▶ TASK OBJECTIVE
Summarize the text below on heat-treated amphotericin B in two sentences.

▶ EXTRACTED TEXT
=== Begin Enclosure ===

Activity and kinetics of dissociation and transfer of amphotericin B from a novel delivery form.

Recently it has been demonstrated that moderate heat treatment of Amphotericin B/deoxycholate solutions (HAmB-DOC ) leads to a therapeutically interesting supramolecular rearrangement that can be observed by significant changes in light scattering, CD, and absorbance. In this study, we continue the investigation of the physical properties of this new form by evaluating the activity and kinetics of dissociation and dispersion of HAmB-DOC and AmB-DOC in saline, serum, and in model mammalian or fungal lipid biomimetic membrane vesicles. Stopped-flow spectrophotometry combined with singular value decomposition (SVD) and global analysis were used to resolve the components of this process. The dissociation kinetics for both states are complex, requiring multi-exponential fits, yet in most cases SVD indicates only two significant changing species representing the monomer and the aggregate. The kinetic mechanism could involve dissociation of monomers from coexisting spectroscopically similar but structurally distinct aggregates or sequential rearrangements in supramolecular structure of aggregates. Rate constants and amplitudes of dissociation from aggregates to monomer in buffer, whole serum, 10% cholesterol, and ergosterol membrane vesicles are generally greater for AmB-DOC, demonstrating its greater kinetic instability. In addition, at comparable low concentrations, HAmB-DOC and AmB-DOC are nearly equally active at promoting cation selective permeability in ergosterol-containing membranes; however, HAmB-DOC is much less active against mammalian mimetic cholesterol-containing vesicles, despite a higher level of self-association, supporting previous observations that there exists a specific "toxic aggregate" structure.

=== End Enclosure ===

▶ DATASET RECORDS

=== Begin Enclosure ===

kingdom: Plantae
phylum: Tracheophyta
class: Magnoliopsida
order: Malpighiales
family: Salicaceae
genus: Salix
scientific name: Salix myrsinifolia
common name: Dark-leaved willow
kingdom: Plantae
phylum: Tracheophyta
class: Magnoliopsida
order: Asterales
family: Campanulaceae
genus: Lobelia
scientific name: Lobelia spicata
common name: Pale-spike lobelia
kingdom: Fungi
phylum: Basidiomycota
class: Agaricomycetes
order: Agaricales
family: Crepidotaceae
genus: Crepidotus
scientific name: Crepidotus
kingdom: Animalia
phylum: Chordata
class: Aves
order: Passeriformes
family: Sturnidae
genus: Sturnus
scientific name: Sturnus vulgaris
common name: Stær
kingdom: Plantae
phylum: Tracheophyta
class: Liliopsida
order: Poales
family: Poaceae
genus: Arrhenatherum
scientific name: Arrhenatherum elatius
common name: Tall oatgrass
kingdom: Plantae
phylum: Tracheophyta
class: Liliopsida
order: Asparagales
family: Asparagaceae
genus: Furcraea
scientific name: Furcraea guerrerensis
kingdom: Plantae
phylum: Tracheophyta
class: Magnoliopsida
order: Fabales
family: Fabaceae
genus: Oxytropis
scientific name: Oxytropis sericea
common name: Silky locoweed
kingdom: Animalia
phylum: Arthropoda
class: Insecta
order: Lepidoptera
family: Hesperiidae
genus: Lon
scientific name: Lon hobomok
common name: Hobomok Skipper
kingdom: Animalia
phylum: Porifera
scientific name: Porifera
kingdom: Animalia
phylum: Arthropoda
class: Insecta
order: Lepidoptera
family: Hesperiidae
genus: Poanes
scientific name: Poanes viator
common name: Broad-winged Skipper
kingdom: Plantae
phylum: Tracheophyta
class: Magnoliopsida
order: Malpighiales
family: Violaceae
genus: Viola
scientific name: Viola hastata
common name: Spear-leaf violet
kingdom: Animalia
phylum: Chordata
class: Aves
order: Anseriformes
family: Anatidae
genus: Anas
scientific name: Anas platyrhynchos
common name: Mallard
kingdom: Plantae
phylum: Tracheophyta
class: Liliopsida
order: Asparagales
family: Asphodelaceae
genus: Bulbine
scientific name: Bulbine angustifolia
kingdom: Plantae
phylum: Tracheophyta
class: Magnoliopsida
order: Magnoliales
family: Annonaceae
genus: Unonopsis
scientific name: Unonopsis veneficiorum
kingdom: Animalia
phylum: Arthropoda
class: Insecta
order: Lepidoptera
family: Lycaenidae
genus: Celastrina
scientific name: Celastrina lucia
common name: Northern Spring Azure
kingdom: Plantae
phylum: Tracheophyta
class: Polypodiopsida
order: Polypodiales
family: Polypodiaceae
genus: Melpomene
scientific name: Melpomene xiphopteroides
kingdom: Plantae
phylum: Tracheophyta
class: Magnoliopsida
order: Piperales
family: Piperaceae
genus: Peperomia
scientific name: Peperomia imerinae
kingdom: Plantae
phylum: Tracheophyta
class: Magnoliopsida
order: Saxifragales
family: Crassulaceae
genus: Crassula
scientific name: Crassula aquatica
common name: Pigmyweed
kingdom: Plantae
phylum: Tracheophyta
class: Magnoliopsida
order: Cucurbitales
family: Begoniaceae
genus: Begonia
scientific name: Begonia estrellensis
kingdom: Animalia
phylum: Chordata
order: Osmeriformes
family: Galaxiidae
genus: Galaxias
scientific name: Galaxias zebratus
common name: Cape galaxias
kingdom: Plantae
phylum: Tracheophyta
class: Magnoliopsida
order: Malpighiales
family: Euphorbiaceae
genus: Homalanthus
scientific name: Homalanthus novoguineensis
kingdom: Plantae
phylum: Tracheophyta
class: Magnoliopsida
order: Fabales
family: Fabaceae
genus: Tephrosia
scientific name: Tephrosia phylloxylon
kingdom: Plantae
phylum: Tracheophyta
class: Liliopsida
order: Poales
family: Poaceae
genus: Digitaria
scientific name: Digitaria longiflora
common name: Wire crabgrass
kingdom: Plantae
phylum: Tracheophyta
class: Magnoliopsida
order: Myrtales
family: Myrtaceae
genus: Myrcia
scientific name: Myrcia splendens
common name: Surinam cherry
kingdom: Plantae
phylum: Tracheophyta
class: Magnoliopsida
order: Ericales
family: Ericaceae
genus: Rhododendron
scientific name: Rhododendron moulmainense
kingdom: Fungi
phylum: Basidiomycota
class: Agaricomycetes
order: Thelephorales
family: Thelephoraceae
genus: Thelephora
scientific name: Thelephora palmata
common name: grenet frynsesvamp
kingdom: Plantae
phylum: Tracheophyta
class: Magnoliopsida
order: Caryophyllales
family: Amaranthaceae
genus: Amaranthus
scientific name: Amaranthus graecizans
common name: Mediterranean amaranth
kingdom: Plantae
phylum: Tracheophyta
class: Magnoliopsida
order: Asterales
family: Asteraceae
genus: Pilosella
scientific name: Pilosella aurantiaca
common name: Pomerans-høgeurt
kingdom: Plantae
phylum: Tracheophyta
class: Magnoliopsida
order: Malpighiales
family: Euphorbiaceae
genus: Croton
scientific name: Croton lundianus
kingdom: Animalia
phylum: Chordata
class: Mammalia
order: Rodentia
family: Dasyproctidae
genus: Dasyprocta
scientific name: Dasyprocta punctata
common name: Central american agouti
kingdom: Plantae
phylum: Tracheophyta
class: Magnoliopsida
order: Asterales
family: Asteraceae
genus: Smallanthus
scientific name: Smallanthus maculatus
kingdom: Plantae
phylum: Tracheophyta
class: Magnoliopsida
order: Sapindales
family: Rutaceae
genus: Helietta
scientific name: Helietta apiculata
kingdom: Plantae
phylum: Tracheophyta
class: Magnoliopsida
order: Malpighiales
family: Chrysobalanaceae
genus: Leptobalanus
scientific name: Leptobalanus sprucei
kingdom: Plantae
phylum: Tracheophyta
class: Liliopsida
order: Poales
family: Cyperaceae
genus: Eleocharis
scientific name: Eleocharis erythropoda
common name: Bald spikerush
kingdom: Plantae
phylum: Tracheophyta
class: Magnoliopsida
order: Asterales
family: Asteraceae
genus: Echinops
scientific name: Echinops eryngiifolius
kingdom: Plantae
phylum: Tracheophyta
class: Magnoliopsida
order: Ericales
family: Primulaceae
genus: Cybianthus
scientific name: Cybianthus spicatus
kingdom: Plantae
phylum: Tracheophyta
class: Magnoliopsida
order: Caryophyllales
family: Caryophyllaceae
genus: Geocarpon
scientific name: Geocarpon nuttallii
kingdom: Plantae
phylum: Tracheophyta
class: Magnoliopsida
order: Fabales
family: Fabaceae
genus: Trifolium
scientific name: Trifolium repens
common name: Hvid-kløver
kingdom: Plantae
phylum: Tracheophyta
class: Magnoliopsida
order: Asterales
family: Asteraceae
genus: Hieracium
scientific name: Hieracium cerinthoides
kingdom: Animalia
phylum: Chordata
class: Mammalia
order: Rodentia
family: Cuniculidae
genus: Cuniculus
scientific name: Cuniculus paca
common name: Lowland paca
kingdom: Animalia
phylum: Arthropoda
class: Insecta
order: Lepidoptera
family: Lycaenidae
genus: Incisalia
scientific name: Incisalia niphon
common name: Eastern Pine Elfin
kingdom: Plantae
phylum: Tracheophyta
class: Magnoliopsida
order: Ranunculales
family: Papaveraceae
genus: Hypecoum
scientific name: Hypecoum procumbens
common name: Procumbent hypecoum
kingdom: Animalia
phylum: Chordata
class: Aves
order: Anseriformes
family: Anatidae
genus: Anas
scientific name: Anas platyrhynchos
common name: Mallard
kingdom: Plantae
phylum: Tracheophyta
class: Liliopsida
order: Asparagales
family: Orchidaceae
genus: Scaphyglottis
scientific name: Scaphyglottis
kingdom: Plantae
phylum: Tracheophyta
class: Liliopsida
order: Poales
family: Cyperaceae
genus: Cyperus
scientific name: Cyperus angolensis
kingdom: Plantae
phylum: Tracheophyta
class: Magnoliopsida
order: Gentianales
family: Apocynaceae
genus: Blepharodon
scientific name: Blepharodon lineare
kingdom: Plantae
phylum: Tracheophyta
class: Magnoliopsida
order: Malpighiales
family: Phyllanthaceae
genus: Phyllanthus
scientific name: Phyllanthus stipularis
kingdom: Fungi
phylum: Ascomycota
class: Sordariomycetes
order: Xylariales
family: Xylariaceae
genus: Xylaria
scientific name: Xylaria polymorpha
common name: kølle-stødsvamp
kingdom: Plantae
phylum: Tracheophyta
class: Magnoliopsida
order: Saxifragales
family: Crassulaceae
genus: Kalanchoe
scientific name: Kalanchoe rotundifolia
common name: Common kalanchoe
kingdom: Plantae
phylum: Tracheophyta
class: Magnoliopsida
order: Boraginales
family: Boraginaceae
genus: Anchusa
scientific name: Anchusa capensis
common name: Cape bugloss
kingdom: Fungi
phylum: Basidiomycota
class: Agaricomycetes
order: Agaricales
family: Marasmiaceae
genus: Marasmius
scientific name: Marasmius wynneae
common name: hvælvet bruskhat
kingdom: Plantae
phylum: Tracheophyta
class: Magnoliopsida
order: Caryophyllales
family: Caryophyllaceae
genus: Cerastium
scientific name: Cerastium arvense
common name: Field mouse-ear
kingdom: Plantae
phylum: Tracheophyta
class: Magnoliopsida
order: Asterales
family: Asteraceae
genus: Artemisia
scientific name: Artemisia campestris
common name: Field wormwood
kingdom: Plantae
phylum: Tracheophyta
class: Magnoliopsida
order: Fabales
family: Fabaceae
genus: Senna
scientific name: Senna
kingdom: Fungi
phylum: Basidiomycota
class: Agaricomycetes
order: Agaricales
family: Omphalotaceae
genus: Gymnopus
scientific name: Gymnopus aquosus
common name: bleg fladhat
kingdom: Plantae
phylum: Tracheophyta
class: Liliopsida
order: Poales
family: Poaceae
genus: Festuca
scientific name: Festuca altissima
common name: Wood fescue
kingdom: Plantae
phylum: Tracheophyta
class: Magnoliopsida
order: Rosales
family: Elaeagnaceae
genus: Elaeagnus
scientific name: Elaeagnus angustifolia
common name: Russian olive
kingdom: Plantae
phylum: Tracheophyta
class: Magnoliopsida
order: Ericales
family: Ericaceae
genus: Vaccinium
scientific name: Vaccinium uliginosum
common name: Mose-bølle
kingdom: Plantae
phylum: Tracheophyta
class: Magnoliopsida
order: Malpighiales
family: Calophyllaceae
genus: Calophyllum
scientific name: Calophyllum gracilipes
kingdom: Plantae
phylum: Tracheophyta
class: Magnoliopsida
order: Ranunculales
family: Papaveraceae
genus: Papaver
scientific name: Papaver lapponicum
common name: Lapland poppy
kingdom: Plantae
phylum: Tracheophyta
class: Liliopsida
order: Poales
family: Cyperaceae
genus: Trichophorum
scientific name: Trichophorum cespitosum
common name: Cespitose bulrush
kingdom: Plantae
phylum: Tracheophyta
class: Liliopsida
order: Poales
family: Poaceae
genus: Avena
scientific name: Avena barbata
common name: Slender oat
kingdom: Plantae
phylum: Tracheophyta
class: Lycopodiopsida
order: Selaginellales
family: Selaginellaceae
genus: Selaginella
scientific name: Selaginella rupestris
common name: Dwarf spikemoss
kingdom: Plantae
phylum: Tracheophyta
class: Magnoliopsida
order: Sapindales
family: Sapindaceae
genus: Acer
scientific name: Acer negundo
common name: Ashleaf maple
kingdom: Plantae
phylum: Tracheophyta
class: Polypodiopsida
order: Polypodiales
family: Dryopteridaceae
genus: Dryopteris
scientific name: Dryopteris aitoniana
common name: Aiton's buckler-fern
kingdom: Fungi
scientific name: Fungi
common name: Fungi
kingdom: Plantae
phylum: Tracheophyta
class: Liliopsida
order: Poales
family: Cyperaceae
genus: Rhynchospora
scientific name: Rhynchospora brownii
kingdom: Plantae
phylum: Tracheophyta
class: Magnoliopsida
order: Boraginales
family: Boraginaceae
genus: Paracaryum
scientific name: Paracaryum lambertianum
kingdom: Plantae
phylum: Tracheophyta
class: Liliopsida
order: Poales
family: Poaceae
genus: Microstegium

=== End Enclosure ===

▶ PROBLEM SOLUTION
This study compared heat-treated amphotericin B/deoxycholate (HAmB-DOC) with AmB-DOC, using stopped-flow spectrophotometry with SVD and global analysis to measure how fast each dissociates in saline, serum, and model mammalian or fungal membrane vesicles. AmB-DOC generally dissociated faster and more fully, showing greater kinetic instability, and although both forms were nearly equally active against ergosterol-containing membranes, HAmB-DOC was much less active against cholesterol-containing ones, which supports the idea of a specific "toxic aggregate."